▸ What to work on: Copy out the records that follow, leaving every character as it is.

Document understanding data:
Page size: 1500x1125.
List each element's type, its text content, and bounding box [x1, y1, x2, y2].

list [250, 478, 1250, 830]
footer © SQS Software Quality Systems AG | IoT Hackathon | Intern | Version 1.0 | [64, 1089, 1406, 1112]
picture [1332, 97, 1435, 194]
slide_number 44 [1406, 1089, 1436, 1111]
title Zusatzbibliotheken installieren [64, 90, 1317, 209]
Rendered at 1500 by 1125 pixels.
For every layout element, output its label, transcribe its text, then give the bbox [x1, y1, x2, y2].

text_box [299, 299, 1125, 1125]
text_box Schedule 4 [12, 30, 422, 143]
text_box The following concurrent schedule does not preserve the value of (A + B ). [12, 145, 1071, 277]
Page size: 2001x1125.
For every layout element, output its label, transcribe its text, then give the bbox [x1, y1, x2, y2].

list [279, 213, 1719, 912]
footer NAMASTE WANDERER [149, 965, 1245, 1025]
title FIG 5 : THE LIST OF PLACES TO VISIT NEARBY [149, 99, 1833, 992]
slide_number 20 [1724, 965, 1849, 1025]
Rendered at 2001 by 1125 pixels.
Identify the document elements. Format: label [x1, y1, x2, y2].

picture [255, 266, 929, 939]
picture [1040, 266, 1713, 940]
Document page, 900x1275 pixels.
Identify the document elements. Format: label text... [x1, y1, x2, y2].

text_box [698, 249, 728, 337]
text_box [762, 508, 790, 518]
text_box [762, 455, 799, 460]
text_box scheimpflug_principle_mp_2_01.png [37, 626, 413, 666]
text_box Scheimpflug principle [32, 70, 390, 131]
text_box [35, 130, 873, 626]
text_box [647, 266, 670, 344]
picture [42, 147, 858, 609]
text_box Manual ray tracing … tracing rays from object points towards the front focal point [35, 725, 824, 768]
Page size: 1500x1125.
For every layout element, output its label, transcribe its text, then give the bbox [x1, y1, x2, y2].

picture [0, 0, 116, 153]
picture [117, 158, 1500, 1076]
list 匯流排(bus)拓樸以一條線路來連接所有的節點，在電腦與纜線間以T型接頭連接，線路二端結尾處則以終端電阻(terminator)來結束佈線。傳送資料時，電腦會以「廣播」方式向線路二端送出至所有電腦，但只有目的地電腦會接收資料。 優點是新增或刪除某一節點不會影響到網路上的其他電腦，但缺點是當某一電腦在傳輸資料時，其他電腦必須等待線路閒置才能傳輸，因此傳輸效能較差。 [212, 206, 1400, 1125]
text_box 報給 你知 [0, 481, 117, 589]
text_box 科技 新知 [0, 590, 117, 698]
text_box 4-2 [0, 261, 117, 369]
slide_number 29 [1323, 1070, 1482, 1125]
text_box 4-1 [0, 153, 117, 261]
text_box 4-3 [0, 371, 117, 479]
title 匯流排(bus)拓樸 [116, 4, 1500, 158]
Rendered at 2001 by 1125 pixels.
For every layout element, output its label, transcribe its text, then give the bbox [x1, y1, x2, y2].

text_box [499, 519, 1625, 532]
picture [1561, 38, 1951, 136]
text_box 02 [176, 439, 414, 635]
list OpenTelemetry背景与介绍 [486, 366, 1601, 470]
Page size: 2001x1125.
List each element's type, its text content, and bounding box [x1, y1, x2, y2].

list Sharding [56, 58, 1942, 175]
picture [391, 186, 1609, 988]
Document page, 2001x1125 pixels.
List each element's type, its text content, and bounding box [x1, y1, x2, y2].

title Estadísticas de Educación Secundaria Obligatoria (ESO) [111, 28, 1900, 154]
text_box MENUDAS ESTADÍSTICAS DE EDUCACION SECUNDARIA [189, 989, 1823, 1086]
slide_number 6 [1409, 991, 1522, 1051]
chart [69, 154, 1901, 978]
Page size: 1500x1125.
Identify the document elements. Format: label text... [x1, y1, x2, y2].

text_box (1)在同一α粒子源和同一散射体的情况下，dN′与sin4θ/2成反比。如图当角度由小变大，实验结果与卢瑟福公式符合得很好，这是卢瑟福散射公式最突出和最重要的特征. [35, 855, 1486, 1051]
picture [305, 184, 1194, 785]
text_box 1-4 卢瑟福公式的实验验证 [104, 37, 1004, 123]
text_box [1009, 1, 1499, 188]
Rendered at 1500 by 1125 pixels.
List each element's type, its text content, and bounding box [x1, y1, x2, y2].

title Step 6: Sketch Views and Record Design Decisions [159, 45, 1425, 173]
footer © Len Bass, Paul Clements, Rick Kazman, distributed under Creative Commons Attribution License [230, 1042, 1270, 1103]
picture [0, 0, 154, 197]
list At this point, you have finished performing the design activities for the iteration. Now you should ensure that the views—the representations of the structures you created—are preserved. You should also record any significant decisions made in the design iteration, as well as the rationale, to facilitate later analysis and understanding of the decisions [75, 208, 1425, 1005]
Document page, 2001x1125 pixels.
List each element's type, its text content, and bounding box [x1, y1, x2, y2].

▸ Solution to this task:
Page size: 1500x1125.
List each element's type, its text content, and bounding box [x1, y1, x2, y2].

list [250, 478, 1250, 830]
footer © SQS Software Quality Systems AG | IoT Hackathon | Intern | Version 1.0 | [64, 1089, 1406, 1112]
picture [1332, 97, 1435, 194]
slide_number 44 [1406, 1089, 1436, 1111]
title Zusatzbibliotheken installieren [64, 90, 1317, 209]
Rendered at 1500 by 1125 pixels.
For every layout element, output its label, transcribe its text, then give the bbox [x1, y1, x2, y2].

text_box [299, 299, 1125, 1125]
text_box Schedule 4 [12, 30, 422, 143]
text_box The following concurrent schedule does not preserve the value of (A + B ). [12, 145, 1071, 277]
Page size: 2001x1125.
For every layout element, output its label, transcribe its text, then give the bbox [x1, y1, x2, y2].

list [279, 213, 1719, 912]
footer NAMASTE WANDERER [149, 965, 1245, 1025]
title FIG 5 : THE LIST OF PLACES TO VISIT NEARBY [149, 99, 1833, 992]
slide_number 20 [1724, 965, 1849, 1025]
Rendered at 2001 by 1125 pixels.
Identify the document elements. Format: label [x1, y1, x2, y2].

picture [255, 266, 929, 939]
picture [1040, 266, 1713, 940]
Document page, 900x1275 pixels.
Identify the document elements. Format: label text... [x1, y1, x2, y2].

text_box [698, 249, 728, 337]
text_box [762, 508, 790, 518]
text_box [762, 455, 799, 460]
text_box scheimpflug_principle_mp_2_01.png [37, 626, 413, 666]
text_box Scheimpflug principle [32, 70, 390, 131]
text_box [35, 130, 873, 626]
text_box [647, 266, 670, 344]
picture [42, 147, 858, 609]
text_box Manual ray tracing … tracing rays from object points towards the front focal point [35, 725, 824, 768]
Page size: 1500x1125.
For every layout element, output its label, transcribe its text, then give the bbox [x1, y1, x2, y2].

picture [0, 0, 116, 153]
picture [117, 158, 1500, 1076]
list 匯流排(bus)拓樸以一條線路來連接所有的節點，在電腦與纜線間以T型接頭連接，線路二端結尾處則以終端電阻(terminator)來結束佈線。傳送資料時，電腦會以「廣播」方式向線路二端送出至所有電腦，但只有目的地電腦會接收資料。 優點是新增或刪除某一節點不會影響到網路上的其他電腦，但缺點是當某一電腦在傳輸資料時，其他電腦必須等待線路閒置才能傳輸，因此傳輸效能較差。 [212, 206, 1400, 1125]
text_box 報給 你知 [0, 481, 117, 589]
text_box 科技 新知 [0, 590, 117, 698]
text_box 4-2 [0, 261, 117, 369]
slide_number 29 [1323, 1070, 1482, 1125]
text_box 4-1 [0, 153, 117, 261]
text_box 4-3 [0, 371, 117, 479]
title 匯流排(bus)拓樸 [116, 4, 1500, 158]
Rendered at 2001 by 1125 pixels.
For every layout element, output its label, transcribe its text, then give the bbox [x1, y1, x2, y2].

text_box [499, 519, 1625, 532]
picture [1561, 38, 1951, 136]
text_box 02 [176, 439, 414, 635]
list OpenTelemetry背景与介绍 [486, 366, 1601, 470]
Page size: 2001x1125.
List each element's type, its text content, and bounding box [x1, y1, x2, y2].

list Sharding [56, 58, 1942, 175]
picture [391, 186, 1609, 988]
Document page, 2001x1125 pixels.
List each element's type, its text content, and bounding box [x1, y1, x2, y2].

title Estadísticas de Educación Secundaria Obligatoria (ESO) [111, 28, 1900, 154]
text_box MENUDAS ESTADÍSTICAS DE EDUCACION SECUNDARIA [189, 989, 1823, 1086]
slide_number 6 [1409, 991, 1522, 1051]
chart [69, 154, 1901, 978]
Page size: 1500x1125.
Identify the document elements. Format: label text... [x1, y1, x2, y2].

text_box (1)在同一α粒子源和同一散射体的情况下，dN′与sin4θ/2成反比。如图当角度由小变大，实验结果与卢瑟福公式符合得很好，这是卢瑟福散射公式最突出和最重要的特征. [35, 855, 1486, 1051]
picture [305, 184, 1194, 785]
text_box 1-4 卢瑟福公式的实验验证 [104, 37, 1004, 123]
text_box [1009, 1, 1499, 188]
Rendered at 1500 by 1125 pixels.
List each element's type, its text content, and bounding box [x1, y1, x2, y2].

title Step 6: Sketch Views and Record Design Decisions [159, 45, 1425, 173]
footer © Len Bass, Paul Clements, Rick Kazman, distributed under Creative Commons Attribution License [230, 1042, 1270, 1103]
picture [0, 0, 154, 197]
list At this point, you have finished performing the design activities for the iteration. Now you should ensure that the views—the representations of the structures you created—are preserved. You should also record any significant decisions made in the design iteration, as well as the rationale, to facilitate later analysis and understanding of the decisions [75, 208, 1425, 1005]
Document page, 2001x1125 pixels.
List each element's type, its text content, and bounding box [x1, y1, x2, y2].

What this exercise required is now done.